═════ DATA TO USE ═════

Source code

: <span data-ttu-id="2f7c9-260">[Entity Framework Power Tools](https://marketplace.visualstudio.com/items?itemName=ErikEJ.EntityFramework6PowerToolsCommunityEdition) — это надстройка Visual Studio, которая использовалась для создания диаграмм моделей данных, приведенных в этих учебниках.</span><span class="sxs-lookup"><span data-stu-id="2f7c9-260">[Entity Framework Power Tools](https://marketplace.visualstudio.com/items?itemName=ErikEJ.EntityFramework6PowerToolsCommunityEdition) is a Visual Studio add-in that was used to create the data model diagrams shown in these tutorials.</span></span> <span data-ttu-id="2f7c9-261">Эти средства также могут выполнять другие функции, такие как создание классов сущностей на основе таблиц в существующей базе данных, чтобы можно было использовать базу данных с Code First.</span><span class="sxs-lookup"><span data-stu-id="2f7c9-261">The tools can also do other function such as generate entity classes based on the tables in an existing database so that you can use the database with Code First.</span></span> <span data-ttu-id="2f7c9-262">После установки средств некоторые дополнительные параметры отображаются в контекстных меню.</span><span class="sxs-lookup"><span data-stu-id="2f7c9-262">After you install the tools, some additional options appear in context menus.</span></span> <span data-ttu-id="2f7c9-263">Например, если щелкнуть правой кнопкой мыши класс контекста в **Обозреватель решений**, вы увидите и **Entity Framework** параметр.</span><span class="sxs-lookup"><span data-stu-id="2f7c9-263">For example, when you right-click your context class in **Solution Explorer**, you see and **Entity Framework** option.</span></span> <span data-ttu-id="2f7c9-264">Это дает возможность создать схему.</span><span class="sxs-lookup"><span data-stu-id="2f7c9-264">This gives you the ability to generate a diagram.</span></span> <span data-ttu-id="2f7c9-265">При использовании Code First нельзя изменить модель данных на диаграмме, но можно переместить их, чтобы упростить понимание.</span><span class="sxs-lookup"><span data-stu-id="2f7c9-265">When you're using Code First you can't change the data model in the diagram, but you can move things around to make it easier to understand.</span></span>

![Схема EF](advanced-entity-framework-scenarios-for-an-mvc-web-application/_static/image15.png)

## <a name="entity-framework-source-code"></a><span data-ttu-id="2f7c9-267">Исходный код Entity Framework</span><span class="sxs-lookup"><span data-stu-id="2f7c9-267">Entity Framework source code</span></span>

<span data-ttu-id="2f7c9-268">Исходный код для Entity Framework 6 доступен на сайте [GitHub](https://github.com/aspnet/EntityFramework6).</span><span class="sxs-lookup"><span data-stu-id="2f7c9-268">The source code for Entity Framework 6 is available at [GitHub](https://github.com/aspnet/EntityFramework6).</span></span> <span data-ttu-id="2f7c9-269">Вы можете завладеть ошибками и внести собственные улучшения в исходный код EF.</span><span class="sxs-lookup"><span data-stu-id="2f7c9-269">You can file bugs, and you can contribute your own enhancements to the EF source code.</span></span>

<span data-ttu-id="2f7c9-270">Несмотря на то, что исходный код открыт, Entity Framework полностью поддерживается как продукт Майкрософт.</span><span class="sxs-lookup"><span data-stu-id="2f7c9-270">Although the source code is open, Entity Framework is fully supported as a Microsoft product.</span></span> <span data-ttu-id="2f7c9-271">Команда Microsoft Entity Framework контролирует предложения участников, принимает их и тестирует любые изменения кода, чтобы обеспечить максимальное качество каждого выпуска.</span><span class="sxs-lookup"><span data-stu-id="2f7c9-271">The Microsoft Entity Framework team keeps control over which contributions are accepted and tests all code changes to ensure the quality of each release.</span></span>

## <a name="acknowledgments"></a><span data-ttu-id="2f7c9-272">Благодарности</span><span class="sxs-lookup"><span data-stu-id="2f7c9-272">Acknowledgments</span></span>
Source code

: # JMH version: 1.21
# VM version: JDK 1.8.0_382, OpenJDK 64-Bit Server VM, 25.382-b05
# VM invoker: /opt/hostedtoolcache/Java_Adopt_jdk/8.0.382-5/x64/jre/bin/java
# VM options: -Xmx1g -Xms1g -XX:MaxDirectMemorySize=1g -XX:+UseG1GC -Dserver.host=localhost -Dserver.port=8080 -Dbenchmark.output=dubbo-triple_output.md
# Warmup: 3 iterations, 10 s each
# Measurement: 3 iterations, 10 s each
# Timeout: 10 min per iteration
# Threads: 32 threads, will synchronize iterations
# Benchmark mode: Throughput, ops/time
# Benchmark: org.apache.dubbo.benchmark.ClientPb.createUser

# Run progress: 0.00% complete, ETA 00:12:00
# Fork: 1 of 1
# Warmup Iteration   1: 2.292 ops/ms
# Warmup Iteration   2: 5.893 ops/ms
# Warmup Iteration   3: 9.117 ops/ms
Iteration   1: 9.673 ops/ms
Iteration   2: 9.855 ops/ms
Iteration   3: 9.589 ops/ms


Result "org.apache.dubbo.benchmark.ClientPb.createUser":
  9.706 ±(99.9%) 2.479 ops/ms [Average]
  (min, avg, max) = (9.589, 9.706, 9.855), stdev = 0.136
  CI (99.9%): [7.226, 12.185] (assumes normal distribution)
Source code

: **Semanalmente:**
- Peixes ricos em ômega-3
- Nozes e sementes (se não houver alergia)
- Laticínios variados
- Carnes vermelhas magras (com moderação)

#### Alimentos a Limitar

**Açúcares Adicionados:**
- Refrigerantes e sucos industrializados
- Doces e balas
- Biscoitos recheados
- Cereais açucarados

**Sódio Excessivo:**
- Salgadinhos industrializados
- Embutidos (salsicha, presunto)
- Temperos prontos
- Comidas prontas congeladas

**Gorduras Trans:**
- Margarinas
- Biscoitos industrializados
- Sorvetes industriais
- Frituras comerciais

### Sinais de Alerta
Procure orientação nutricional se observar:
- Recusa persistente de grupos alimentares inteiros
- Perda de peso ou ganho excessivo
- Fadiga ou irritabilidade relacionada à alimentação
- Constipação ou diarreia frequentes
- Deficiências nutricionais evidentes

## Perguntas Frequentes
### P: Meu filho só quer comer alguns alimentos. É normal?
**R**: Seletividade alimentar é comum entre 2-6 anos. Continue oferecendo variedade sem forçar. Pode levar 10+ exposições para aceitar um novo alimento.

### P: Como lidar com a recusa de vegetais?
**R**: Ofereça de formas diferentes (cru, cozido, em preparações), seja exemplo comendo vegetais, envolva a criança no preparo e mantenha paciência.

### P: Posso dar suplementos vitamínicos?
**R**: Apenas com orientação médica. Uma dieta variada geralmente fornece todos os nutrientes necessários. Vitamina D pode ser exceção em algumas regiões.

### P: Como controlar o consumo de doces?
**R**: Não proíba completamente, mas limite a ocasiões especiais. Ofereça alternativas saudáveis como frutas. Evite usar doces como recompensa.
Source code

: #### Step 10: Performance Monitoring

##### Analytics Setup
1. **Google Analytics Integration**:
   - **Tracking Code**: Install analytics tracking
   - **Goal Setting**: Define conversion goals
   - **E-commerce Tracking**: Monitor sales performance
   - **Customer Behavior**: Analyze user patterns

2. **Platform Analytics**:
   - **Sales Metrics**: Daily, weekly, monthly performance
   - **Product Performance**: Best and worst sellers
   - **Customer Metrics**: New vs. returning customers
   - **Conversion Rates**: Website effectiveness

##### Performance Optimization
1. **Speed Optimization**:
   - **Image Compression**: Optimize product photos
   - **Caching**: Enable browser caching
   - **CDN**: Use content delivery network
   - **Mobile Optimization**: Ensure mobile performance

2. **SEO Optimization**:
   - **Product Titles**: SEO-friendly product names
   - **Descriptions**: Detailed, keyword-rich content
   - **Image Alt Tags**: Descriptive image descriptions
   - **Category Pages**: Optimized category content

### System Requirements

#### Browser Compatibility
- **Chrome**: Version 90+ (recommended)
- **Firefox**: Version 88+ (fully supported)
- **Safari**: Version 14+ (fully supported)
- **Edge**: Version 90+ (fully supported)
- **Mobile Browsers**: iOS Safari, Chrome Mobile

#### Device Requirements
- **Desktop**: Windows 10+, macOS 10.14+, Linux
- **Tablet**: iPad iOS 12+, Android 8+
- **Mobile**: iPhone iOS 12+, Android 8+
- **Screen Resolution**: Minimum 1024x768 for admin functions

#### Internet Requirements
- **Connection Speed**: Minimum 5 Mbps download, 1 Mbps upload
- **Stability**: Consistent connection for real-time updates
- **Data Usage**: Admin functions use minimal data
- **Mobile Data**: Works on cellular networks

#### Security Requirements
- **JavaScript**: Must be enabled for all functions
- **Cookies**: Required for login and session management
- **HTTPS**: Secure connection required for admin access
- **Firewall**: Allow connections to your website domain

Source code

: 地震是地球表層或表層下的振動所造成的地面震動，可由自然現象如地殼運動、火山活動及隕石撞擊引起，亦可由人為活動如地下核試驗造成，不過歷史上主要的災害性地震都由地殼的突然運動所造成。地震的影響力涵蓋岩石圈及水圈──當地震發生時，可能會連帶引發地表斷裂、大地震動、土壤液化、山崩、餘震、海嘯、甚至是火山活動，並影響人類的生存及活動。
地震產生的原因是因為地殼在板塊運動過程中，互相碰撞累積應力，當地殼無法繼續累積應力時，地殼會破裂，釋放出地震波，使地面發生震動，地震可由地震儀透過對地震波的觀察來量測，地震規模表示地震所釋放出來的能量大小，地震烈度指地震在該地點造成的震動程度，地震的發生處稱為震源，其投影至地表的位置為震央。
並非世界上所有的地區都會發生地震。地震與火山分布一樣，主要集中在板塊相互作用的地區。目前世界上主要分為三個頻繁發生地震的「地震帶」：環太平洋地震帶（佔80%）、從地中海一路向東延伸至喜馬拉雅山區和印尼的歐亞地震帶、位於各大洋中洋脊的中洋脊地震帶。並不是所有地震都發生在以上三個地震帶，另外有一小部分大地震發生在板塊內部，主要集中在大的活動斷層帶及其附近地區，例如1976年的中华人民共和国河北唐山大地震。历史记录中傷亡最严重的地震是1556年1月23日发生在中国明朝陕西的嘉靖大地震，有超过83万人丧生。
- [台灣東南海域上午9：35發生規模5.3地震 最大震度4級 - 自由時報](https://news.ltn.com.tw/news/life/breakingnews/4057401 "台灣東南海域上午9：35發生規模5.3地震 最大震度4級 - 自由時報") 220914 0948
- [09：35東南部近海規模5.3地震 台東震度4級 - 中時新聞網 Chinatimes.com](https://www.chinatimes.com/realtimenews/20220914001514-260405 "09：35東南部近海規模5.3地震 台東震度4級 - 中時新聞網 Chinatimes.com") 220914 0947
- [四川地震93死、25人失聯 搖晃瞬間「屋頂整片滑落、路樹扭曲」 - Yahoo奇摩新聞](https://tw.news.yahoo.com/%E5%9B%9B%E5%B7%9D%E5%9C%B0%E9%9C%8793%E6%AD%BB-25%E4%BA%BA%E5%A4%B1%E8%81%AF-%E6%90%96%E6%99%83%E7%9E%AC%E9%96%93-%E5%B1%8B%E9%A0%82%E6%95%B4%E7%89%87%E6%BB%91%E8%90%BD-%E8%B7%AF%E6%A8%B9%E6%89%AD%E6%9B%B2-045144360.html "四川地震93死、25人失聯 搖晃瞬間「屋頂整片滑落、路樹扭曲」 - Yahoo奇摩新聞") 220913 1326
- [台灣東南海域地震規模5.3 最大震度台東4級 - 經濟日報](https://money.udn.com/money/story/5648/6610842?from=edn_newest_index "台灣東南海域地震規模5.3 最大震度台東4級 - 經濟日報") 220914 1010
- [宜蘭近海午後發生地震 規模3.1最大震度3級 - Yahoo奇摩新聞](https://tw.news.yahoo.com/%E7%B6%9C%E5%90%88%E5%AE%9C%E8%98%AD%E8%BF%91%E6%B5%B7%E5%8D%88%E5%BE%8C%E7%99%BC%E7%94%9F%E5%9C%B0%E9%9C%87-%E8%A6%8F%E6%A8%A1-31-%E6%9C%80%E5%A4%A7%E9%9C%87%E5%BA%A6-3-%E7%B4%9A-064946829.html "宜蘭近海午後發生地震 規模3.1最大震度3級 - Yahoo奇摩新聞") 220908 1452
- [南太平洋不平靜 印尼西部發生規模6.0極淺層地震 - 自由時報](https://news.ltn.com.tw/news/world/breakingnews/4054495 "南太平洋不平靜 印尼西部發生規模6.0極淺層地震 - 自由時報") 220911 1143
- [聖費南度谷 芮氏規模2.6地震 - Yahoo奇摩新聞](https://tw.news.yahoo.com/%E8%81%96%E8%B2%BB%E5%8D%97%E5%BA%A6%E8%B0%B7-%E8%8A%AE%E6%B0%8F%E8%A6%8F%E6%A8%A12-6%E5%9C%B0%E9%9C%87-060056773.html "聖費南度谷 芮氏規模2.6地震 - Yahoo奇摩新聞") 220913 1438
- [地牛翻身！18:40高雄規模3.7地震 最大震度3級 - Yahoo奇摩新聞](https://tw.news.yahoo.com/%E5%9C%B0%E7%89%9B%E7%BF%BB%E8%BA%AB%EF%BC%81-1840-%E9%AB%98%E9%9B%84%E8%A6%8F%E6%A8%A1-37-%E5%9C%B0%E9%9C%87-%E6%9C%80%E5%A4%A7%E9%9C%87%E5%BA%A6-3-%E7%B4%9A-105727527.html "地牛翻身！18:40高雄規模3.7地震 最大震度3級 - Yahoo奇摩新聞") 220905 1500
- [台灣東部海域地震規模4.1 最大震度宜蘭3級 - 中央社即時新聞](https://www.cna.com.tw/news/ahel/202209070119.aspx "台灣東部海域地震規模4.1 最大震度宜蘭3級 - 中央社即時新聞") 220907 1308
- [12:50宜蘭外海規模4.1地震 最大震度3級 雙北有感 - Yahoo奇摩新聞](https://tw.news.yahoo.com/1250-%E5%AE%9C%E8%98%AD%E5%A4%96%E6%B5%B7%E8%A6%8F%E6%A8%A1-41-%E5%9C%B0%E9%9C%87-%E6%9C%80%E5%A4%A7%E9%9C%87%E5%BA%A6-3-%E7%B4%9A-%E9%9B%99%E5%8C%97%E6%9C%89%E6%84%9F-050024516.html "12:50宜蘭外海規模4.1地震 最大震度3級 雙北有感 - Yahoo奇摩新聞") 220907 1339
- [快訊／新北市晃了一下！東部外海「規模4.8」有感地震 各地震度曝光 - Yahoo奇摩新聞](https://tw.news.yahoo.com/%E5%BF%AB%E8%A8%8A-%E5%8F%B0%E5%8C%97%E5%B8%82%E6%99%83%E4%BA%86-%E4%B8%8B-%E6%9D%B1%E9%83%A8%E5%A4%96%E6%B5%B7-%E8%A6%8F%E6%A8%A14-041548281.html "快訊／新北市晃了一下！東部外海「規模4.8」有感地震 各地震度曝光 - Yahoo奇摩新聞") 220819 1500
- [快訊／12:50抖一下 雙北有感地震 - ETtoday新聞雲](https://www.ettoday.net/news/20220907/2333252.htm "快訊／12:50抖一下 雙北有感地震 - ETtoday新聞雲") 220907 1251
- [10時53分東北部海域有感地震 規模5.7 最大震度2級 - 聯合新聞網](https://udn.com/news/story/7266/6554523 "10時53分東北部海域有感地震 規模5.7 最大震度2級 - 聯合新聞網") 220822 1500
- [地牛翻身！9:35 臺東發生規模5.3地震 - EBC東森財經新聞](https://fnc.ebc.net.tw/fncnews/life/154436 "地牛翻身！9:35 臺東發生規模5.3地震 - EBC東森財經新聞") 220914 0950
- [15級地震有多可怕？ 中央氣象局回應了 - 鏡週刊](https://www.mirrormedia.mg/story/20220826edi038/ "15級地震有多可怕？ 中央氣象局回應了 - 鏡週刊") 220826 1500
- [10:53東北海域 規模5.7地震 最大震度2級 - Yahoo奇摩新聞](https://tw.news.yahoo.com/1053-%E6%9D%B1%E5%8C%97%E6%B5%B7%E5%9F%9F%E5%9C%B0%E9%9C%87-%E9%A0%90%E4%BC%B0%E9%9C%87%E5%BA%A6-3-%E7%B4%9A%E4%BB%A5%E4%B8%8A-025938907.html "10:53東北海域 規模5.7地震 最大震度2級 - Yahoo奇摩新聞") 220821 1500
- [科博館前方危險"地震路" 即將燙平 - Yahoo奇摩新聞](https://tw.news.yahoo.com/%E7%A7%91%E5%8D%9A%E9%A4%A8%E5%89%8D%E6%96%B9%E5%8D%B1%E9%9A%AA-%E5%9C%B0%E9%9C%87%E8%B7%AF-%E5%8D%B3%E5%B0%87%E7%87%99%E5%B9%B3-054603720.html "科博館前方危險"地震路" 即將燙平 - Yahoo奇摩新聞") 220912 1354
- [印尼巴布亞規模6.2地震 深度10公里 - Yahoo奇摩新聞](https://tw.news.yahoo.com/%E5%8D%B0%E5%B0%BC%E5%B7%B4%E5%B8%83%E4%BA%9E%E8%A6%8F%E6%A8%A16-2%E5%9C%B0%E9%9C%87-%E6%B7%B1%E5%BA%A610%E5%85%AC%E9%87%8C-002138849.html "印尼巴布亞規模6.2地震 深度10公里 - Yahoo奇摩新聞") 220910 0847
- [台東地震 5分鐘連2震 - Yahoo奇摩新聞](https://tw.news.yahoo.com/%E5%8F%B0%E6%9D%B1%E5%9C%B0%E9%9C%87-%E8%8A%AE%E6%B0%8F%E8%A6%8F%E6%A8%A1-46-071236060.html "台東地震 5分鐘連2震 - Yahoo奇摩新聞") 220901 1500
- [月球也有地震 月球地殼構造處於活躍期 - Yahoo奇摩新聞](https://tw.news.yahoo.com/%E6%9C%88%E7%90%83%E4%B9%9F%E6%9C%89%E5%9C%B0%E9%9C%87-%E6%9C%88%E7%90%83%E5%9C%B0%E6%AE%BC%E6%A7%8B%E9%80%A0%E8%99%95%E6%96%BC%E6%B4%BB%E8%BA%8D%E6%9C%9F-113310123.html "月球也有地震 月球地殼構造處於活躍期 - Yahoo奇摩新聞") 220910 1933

═════

• **TASK OBJECTIVE**: Output the lines of the listing from the one containing "#### Browser Compatibility" through the one containing "- **Screen Resolution**: Minimum" as a numbered list, omitting blank lines.

• **PROBLEM SOLUTION**:
1. #### Browser Compatibility
2. - **Chrome**: Version 90+ (recommended)
3. - **Firefox**: Version 88+ (fully supported)
4. - **Safari**: Version 14+ (fully supported)
5. - **Edge**: Version 90+ (fully supported)
6. - **Mobile Browsers**: iOS Safari, Chrome Mobile
7. #### Device Requirements
8. - **Desktop**: Windows 10+, macOS 10.14+, Linux
9. - **Tablet**: iPad iOS 12+, Android 8+
10. - **Mobile**: iPhone iOS 12+, Android 8+
11. - **Screen Resolution**: Minimum 1024x768 for admin functions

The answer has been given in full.